From 36eed9b0aa51c9eddbac9e44857fc24b324f3bdf Mon Sep 17 00:00:00 2001
From: Iglocska <andras.iklody@gmail.com>
Date: Sat, 15 Oct 2016 14:46:25 +0200
Subject: [PATCH] Added data field to attributes and shadow attributes

---
 misp-core-format/raw.md | 14 ++++++++++++++
 1 file changed, 14 insertions(+)

diff --git a/misp-core-format/raw.md b/misp-core-format/raw.md
index 5583ecc..3eb8090 100644
--- a/misp-core-format/raw.md
+++ b/misp-core-format/raw.md
@@ -404,6 +404,13 @@ deleted represents a setting that allows attributes to be revoked. Revoked attri
 
 deleted is represented by a JSON boolean. deleted **MUST** be present.
 
+#### data
+
+data contains the base64 encoded contents of an attachment or a malware sample. For malware samples, 
+the sample **MUST** be encrypted using a password protected zip archive, with the password being "infected". 
+
+data is represented by a JSON string in base64 encoding. data **MUST** be set for attributes of type malware-sample and attachment.
+
 #### RelatedAttribute
 
 RelatedAttribute is an array of attributes correlating with the current attribute. Each element in the array represents an JSON object which contains an Attribute dictionnary with the external attributes who correlate. Each Attribute **MUST** include the id, org_id, info and a value. Only the correlations found on the local instance are shown in RelatedAttribute.

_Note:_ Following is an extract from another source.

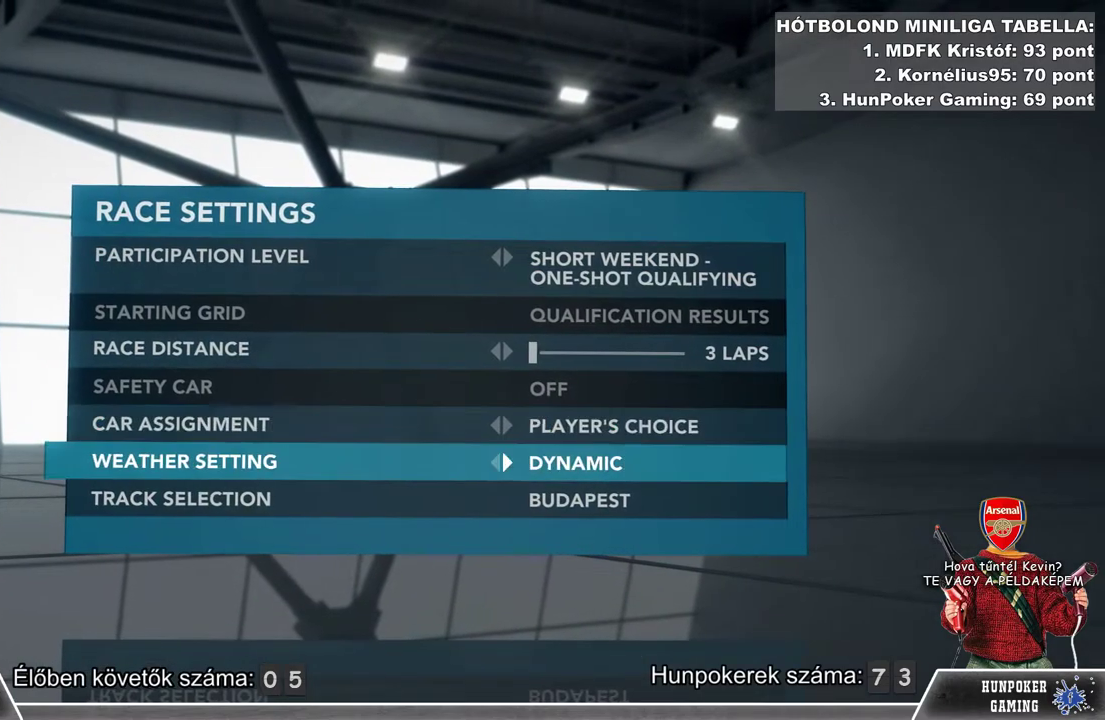
{"buttons": [], "left_stick": "center", "right_stick": "center", "events": [[200, "left_stick", "center"]]}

@@ -578,6 +585,13 @@ deleted represents a setting that allows shadow attributes to be revoked. Revoke
 
 deleted is represented by a JSON boolean. deleted **SHOULD** be present.
 
+#### data
+
+data contains the base64 encoded contents of an attachment or a malware sample. For malware samples, 
+the sample **MUST** be encrypted using a password protected zip archive, with the password being "infected". 
+
+data is represented by a JSON string in base64 encoding. data **MUST** be set for shadow attributes of type malware-sample and attachment.
+
 ### Org
 
 An Org object is composed of an uuid, name and id.